START Supplied material
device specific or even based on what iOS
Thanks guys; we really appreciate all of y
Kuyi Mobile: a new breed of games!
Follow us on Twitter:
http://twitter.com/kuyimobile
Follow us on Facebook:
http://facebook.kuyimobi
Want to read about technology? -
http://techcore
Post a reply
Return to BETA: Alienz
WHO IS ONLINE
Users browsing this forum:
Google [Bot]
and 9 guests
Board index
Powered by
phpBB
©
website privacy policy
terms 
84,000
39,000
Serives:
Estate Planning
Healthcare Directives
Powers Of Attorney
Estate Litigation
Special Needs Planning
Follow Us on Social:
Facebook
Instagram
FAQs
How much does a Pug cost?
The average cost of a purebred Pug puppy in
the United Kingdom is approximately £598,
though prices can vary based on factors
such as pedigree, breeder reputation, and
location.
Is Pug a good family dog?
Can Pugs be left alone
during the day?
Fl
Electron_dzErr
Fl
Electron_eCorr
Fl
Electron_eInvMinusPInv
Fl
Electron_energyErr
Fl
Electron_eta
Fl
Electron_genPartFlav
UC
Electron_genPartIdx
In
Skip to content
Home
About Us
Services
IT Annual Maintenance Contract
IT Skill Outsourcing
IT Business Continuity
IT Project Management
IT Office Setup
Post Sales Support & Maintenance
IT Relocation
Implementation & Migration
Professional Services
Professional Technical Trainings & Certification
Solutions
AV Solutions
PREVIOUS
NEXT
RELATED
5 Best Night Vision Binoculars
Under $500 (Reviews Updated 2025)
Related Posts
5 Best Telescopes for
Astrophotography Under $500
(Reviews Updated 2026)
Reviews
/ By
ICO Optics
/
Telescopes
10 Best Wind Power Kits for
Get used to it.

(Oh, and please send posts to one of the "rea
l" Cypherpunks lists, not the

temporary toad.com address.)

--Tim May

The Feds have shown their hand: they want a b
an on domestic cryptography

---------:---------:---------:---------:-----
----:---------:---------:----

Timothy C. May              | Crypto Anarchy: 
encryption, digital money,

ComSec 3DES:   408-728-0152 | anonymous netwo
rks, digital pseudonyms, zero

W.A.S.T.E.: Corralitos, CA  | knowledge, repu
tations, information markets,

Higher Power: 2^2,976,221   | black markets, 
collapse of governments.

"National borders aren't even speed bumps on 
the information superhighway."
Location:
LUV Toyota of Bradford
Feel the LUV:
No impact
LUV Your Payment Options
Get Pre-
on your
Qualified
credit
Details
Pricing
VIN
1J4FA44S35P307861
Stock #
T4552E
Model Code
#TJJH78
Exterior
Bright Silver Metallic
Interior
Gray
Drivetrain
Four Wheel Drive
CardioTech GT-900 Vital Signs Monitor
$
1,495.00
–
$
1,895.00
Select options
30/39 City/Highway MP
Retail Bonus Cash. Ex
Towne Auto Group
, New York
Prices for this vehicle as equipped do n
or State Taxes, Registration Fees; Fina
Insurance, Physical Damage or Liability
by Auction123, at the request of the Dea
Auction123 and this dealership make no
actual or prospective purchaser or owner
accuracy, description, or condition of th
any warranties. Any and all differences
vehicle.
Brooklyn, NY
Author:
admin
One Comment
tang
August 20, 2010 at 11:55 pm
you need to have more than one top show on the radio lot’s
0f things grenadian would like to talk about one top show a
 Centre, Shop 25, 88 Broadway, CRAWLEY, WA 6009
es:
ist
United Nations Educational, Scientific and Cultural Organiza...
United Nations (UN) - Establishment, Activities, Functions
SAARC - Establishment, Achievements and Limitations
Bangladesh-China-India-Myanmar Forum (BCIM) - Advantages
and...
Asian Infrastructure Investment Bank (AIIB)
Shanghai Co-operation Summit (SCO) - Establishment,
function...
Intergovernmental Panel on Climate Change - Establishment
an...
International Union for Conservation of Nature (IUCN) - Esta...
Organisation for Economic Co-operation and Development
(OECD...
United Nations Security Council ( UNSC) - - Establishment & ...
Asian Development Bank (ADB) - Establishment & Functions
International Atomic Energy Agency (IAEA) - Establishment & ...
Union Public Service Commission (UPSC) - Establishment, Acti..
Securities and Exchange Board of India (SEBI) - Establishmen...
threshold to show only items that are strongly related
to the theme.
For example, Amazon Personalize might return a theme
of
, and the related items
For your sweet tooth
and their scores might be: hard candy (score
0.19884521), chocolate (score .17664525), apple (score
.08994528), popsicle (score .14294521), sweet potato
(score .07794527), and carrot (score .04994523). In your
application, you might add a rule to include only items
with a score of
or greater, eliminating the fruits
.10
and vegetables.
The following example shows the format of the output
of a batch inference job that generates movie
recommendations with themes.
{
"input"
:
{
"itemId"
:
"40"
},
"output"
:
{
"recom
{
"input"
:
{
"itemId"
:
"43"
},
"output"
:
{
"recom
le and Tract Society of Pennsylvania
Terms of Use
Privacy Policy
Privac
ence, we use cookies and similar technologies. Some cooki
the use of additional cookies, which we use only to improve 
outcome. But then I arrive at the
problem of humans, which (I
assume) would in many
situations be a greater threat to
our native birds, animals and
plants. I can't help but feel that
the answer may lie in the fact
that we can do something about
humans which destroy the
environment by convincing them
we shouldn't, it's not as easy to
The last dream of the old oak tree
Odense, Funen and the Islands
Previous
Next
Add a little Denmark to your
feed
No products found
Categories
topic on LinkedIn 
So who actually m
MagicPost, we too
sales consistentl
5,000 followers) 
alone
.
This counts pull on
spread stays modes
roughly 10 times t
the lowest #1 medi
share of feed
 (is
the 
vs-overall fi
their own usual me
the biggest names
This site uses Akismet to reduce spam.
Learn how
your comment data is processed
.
END Supplied material
→ Task statement: Please make the answer a complete, exact reproduction of the records.

→ Your solution:
device specific or even based on what iOS
Thanks guys; we really appreciate all of y
Kuyi Mobile: a new breed of games!
Follow us on Twitter:
http://twitter.com/kuyimobile
Follow us on Facebook:
http://facebook.kuyimobi
Want to read about technology? -
http://techcore
Post a reply
Return to BETA: Alienz
WHO IS ONLINE
Users browsing this forum:
Google [Bot]
and 9 guests
Board index
Powered by
phpBB
©
website privacy policy
terms 
84,000
39,000
Serives:
Estate Planning
Healthcare Directives
Powers Of Attorney
Estate Litigation
Special Needs Planning
Follow Us on Social:
Facebook
Instagram
FAQs
How much does a Pug cost?
The average cost of a purebred Pug puppy in
the United Kingdom is approximately £598,
though prices can vary based on factors
such as pedigree, breeder reputation, and
location.
Is Pug a good family dog?
Can Pugs be left alone
during the day?
Fl
Electron_dzErr
Fl
Electron_eCorr
Fl
Electron_eInvMinusPInv
Fl
Electron_energyErr
Fl
Electron_eta
Fl
Electron_genPartFlav
UC
Electron_genPartIdx
In
Skip to content
Home
About Us
Services
IT Annual Maintenance Contract
IT Skill Outsourcing
IT Business Continuity
IT Project Management
IT Office Setup
Post Sales Support & Maintenance
IT Relocation
Implementation & Migration
Professional Services
Professional Technical Trainings & Certification
Solutions
AV Solutions
PREVIOUS
NEXT
RELATED
5 Best Night Vision Binoculars
Under $500 (Reviews Updated 2025)
Related Posts
5 Best Telescopes for
Astrophotography Under $500
(Reviews Updated 2026)
Reviews
/ By
ICO Optics
/
Telescopes
10 Best Wind Power Kits for
Get used to it.

(Oh, and please send posts to one of the "rea
l" Cypherpunks lists, not the

temporary toad.com address.)

--Tim May

The Feds have shown their hand: they want a b
an on domestic cryptography

---------:---------:---------:---------:-----
----:---------:---------:----

Timothy C. May              | Crypto Anarchy: 
encryption, digital money,

ComSec 3DES:   408-728-0152 | anonymous netwo
rks, digital pseudonyms, zero

W.A.S.T.E.: Corralitos, CA  | knowledge, repu
tations, information markets,

Higher Power: 2^2,976,221   | black markets, 
collapse of governments.

"National borders aren't even speed bumps on 
the information superhighway."
Location:
LUV Toyota of Bradford
Feel the LUV:
No impact
LUV Your Payment Options
Get Pre-
on your
Qualified
credit
Details
Pricing
VIN
1J4FA44S35P307861
Stock #
T4552E
Model Code
#TJJH78
Exterior
Bright Silver Metallic
Interior
Gray
Drivetrain
Four Wheel Drive
CardioTech GT-900 Vital Signs Monitor
$
1,495.00
–
$
1,895.00
Select options
30/39 City/Highway MP
Retail Bonus Cash. Ex
Towne Auto Group
, New York
Prices for this vehicle as equipped do n
or State Taxes, Registration Fees; Fina
Insurance, Physical Damage or Liability
by Auction123, at the request of the Dea
Auction123 and this dealership make no
actual or prospective purchaser or owner
accuracy, description, or condition of th
any warranties. Any and all differences
vehicle.
Brooklyn, NY
Author:
admin
One Comment
tang
August 20, 2010 at 11:55 pm
you need to have more than one top show on the radio lot’s
0f things grenadian would like to talk about one top show a
 Centre, Shop 25, 88 Broadway, CRAWLEY, WA 6009
es:
ist
United Nations Educational, Scientific and Cultural Organiza...
United Nations (UN) - Establishment, Activities, Functions
SAARC - Establishment, Achievements and Limitations
Bangladesh-China-India-Myanmar Forum (BCIM) - Advantages
and...
Asian Infrastructure Investment Bank (AIIB)
Shanghai Co-operation Summit (SCO) - Establishment,
function...
Intergovernmental Panel on Climate Change - Establishment
an...
International Union for Conservation of Nature (IUCN) - Esta...
Organisation for Economic Co-operation and Development
(OECD...
United Nations Security Council ( UNSC) - - Establishment & ...
Asian Development Bank (ADB) - Establishment & Functions
International Atomic Energy Agency (IAEA) - Establishment & ...
Union Public Service Commission (UPSC) - Establishment, Acti..
Securities and Exchange Board of India (SEBI) - Establishmen...
threshold to show only items that are strongly related
to the theme.
For example, Amazon Personalize might return a theme
of
, and the related items
For your sweet tooth
and their scores might be: hard candy (score
0.19884521), chocolate (score .17664525), apple (score
.08994528), popsicle (score .14294521), sweet potato
(score .07794527), and carrot (score .04994523). In your
application, you might add a rule to include only items
with a score of
or greater, eliminating the fruits
.10
and vegetables.
The following example shows the format of the output
of a batch inference job that generates movie
recommendations with themes.
{
"input"
:
{
"itemId"
:
"40"
},
"output"
:
{
"recom
{
"input"
:
{
"itemId"
:
"43"
},
"output"
:
{
"recom
le and Tract Society of Pennsylvania
Terms of Use
Privacy Policy
Privac
ence, we use cookies and similar technologies. Some cooki
the use of additional cookies, which we use only to improve 
outcome. But then I arrive at the
problem of humans, which (I
assume) would in many
situations be a greater threat to
our native birds, animals and
plants. I can't help but feel that
the answer may lie in the fact
that we can do something about
humans which destroy the
environment by convincing them
we shouldn't, it's not as easy to
The last dream of the old oak tree
Odense, Funen and the Islands
Previous
Next
Add a little Denmark to your
feed
No products found
Categories
topic on LinkedIn 
So who actually m
MagicPost, we too
sales consistentl
5,000 followers) 
alone
.
This counts pull on
spread stays modes
roughly 10 times t
the lowest #1 medi
share of feed
 (is
the 
vs-overall fi
their own usual me
the biggest names
This site uses Akismet to reduce spam.
Learn how
your comment data is processed
.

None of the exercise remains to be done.